Okay, so I’m as uncomfortable with the title as you are. It sounds so…political! Which is truly odd because one of the reasons I so favor Pastor Harrison is because of how a-political an animal he is. I first met him in a class we took under Dr. Nagel – “Koinonia and the Church.” I’ll never forget listening to him deliver on St. Ignatius to us – from the Greek of course. Since that day many moons ago, I’ve had the blessed opportunity to hear him speak numerous times, and what always impresses me is how Pr. Harrison doesn’t like to talk about Pastor Harrison or Synodical structure or guilting people into evangelism or any such. What Pr. Harrison consistently talks about is our Lord and the great things He has done for us and the amazing life into which He has summoned us – a life shaped by mercy. Mercy, first of all, that we receive from Him, but secondly and just as vital, mercy that must shape our lives as we pass it onto others.
When he spoke at our District Convention last year, one of our older pastors (and a dear friend of mine) came up to me afterward and with all earnestness looked me in the eye to ask: “Has anyone ever thought of HIM being elected Synodical President?” My friend doesn’t do blogs or email or any such. I smiled and told him that yes, the thought had crossed a mind or two.
Why did my friend so gravitate to Pastor Harrison? Well, first know that my friend is a true evangelical catholic.

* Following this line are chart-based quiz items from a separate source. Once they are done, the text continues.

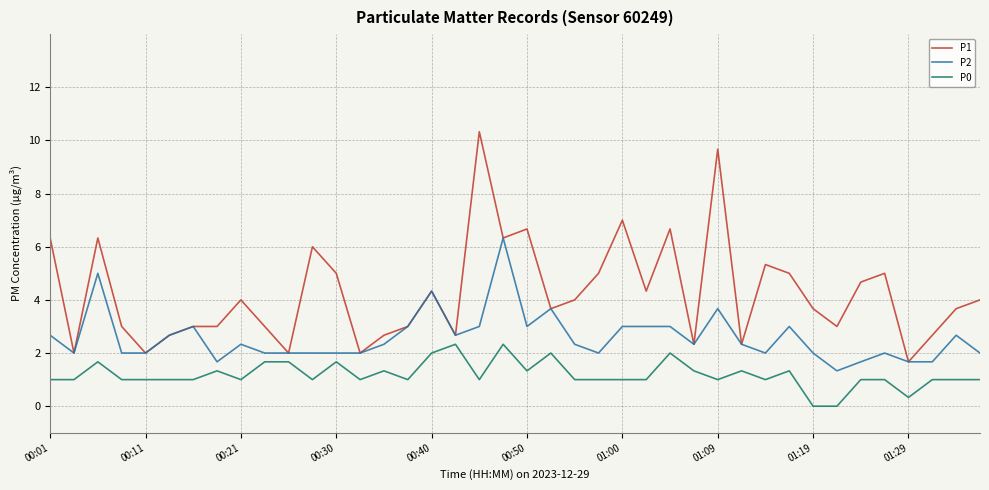

List the series in order of their overall mean, highest first.

P1, P2, P0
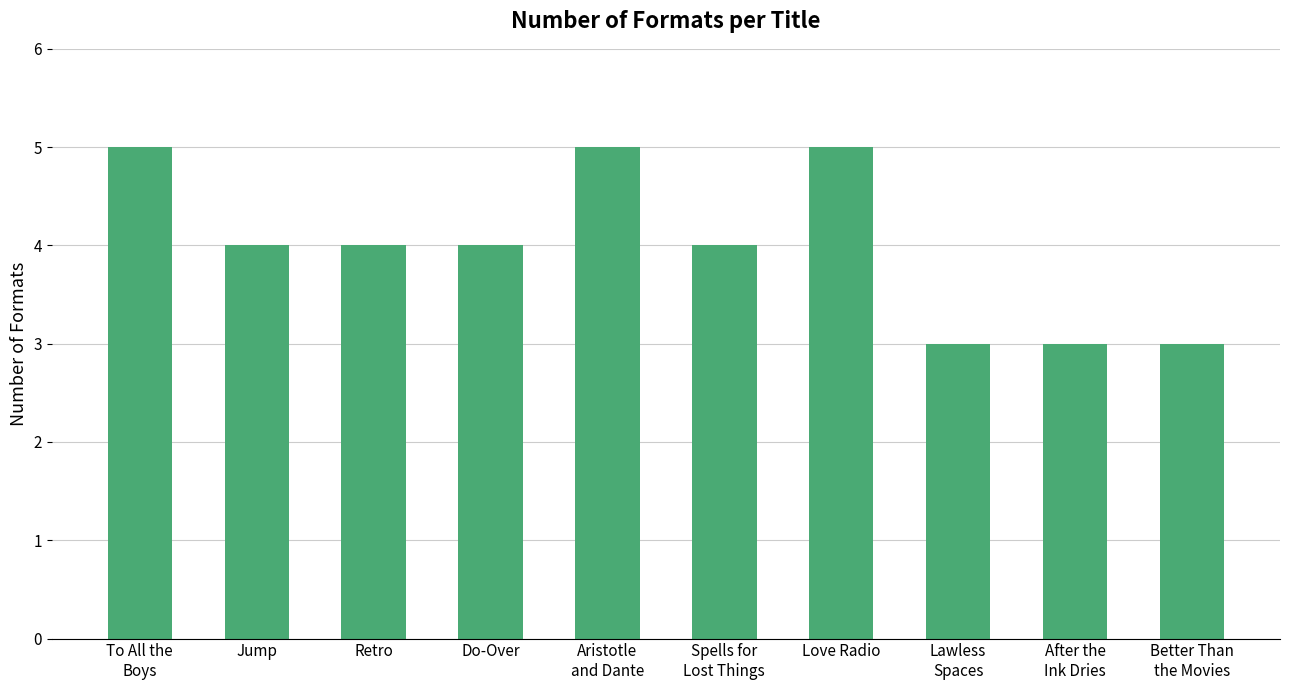

What position from the right is Do-Over?

7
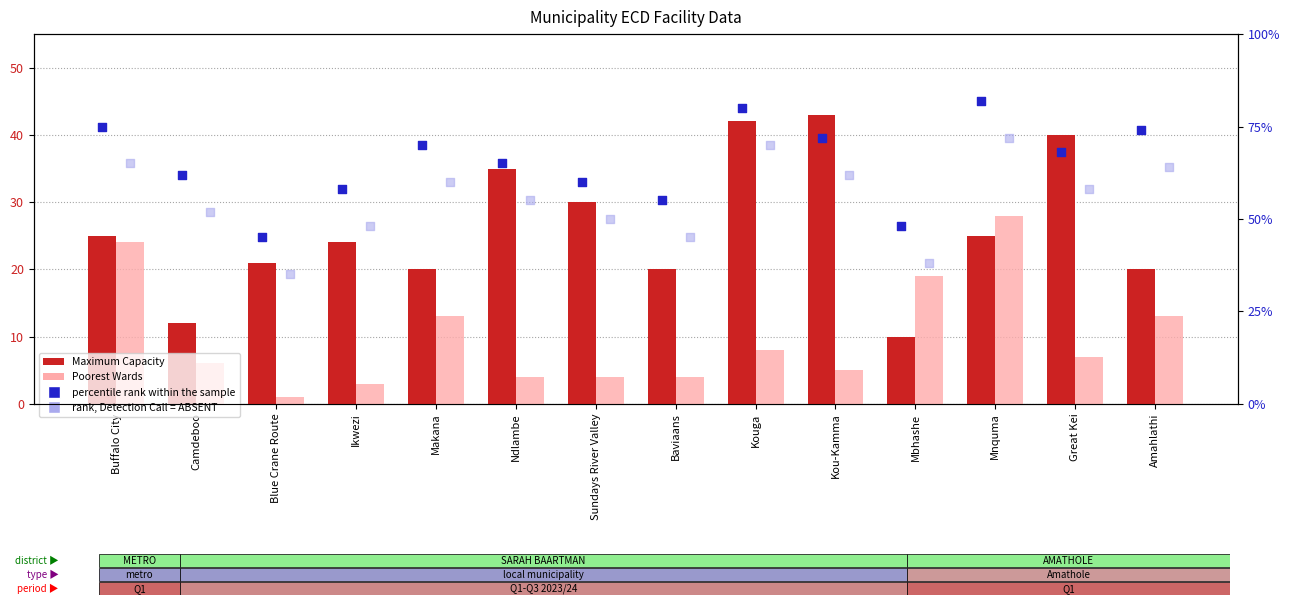

What is the total value across all series at Blue Crane Route?

102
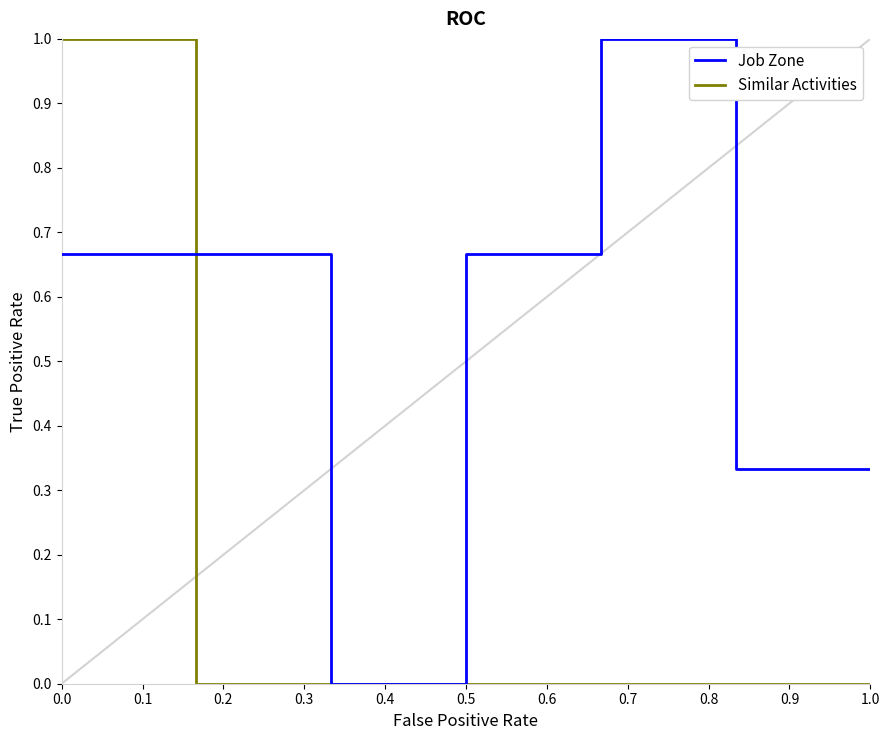

Which series has the largest total across all categories?

Job Zone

A man who has sought for many years to lead his beloved flock in living from the Eucharist as the very center of the Church’s life, the deep wellspring of her hidden joy and letting that Eucharist shape our mission as church in this world. As my friend listened to Pastor Harrison deliver high-octane Gospel to the assembly in that scholarly and yet utterly engaging, popular way he has, my friend realized the deepest truth about Harrison: “That man” he said to me “is a pastor at heart.” And he was right.
It was Holy Week when Issues, Etc. was suddenly and inexplicably yanked off the air, and the producer of that show – a member of my parish, with a very sick wife – faced a most uncertain future. What would happen? I thought it typical Harrison for him to show up at our parish on Maundy Thursday, bringing Bishop Obare’s son along with him. He was there to feast on the Word and on our Lord’s body and blood, to be sure. But he was also there to be a friend to Jeff Schwarz, to speak a personal word of comfort to him in the time of his trial. 30 miles outside of St. Louis through the cornfields he had driven, just to worship with a hurting church and a hurting family that evening. It’s the sort of thing he does. “A pastor at heart.”

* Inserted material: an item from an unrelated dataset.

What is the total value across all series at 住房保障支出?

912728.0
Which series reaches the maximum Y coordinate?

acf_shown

And besides this pastoral heart that rejoices in God’s infinite mercy reaching and transforming us in the means of grace, he is a man who has consistently shown a deep concern for the Church’s mercy ministry. Before he ended up heading the mercy arm of the Missouri Synod, he had led an absolutely stunning effort in Fort Wayne to reclaim a neighborhood for its citizens. Partnering with the local Roman parish, he and his beloved Zion Lutheran Church began buying and renovating burned out, trashed houses all around the neighborhood. They went into them with hammers and saws, with paint and nails, they enlisted the citizen’s help and let them know that they were not alone and that those parishes were NOT abandoning their neighborhood. It was a time of rebirth in that part of Fort Wayne, and it was the success (a nationally noted success) of that work there that led directly to the Synod tapping Pr. Harrison to guide its mercy ministries throughout the world – a task he has handled with the same energy and zeal he showed in transforming a ghetto into a thriving neighborhood for love of Christ and the people there.
As he [Harrison] ponders the Synodical disarray that we continue to find ourselves in (the worship wars, the decline in evangelistic zeal among our people, the deterioration of our missionary work throughout the world, and so much more), he has proposed a plan for letting the Word of God do its work among us. He knows that true renewal will come in no other way. “The Word of God must do this thing, and not we poor sinners.” (Luther) You can read his plan at http://itistime.org.
All of that and so much more (that I’ll spare you) is why I support for Synodical President this banjo playing, hammer swinging, paint-brush wielding, masterful teaching servant of God (and fine scholar, to boot!), this man with a pastor’s heart, who gets that the Church literally lives from the Divine Service where the Gospel is preached and the Body and Blood of the Savior delivered into mouths and hearts to strengthen and enliven God’s people in faith toward the Blessed Trinity AND in fervent love toward one another. Yes, I believe it is HE we should elect as our next Synodical President. It’s time, Missouri. It’s time.